__Directions for this task__: Up to and including the line with "por completo.", output the records exactly as they appear.

__Task inputs__:
--- START ---

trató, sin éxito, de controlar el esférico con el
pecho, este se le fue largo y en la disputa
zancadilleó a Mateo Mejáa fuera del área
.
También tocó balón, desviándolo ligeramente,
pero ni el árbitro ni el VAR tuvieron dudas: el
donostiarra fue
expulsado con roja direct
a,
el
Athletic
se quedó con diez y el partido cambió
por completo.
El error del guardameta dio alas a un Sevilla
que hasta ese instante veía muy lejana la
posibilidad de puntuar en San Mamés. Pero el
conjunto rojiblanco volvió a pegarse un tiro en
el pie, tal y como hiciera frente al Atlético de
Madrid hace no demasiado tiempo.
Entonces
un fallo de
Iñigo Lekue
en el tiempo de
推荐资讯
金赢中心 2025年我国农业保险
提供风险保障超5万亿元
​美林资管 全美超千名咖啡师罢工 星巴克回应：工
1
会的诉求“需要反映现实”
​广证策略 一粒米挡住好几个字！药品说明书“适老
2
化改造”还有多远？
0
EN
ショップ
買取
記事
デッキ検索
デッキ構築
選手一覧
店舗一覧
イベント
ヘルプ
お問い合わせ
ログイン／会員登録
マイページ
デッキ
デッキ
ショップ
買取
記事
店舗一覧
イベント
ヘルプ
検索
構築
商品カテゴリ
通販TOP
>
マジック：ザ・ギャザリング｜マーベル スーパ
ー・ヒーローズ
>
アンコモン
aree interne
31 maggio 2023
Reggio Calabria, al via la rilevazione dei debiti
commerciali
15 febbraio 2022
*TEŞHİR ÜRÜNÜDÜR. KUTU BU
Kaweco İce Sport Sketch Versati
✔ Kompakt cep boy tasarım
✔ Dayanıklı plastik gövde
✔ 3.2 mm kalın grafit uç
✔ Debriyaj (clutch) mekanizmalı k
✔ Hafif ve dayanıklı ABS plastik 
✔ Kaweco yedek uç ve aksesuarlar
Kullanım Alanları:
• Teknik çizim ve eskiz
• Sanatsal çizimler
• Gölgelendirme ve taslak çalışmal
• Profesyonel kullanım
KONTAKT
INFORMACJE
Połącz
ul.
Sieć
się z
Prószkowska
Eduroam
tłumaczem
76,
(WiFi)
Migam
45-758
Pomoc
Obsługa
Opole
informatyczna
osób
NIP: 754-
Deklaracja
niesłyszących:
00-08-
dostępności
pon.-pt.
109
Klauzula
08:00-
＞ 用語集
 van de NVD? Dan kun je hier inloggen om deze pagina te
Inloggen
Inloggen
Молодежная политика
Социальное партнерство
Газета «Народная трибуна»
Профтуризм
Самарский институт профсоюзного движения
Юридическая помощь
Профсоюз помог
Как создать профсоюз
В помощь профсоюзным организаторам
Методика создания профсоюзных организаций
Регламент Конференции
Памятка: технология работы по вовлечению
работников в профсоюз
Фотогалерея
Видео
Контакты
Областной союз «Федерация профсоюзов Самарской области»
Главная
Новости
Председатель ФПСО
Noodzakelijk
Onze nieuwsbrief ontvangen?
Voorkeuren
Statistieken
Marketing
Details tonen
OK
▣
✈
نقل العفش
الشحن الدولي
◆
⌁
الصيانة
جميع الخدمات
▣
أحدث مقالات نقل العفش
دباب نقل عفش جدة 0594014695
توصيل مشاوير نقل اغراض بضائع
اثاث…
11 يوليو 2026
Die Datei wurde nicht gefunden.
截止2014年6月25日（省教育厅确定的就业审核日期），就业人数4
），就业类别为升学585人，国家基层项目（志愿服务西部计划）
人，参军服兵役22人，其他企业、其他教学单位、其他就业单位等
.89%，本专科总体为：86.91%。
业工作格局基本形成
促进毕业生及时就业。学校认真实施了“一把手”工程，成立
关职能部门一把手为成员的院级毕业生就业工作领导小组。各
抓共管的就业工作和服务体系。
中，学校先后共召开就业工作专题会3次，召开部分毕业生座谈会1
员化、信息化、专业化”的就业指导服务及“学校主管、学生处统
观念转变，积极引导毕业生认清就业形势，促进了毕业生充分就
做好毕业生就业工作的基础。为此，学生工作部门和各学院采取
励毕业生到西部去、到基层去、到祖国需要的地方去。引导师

--- END ---

__Response to this task__:
trató, sin éxito, de controlar el esférico con el
pecho, este se le fue largo y en la disputa
zancadilleó a Mateo Mejáa fuera del área
.
También tocó balón, desviándolo ligeramente,
pero ni el árbitro ni el VAR tuvieron dudas: el
donostiarra fue
expulsado con roja direct
a,
el
Athletic
se quedó con diez y el partido cambió
por completo.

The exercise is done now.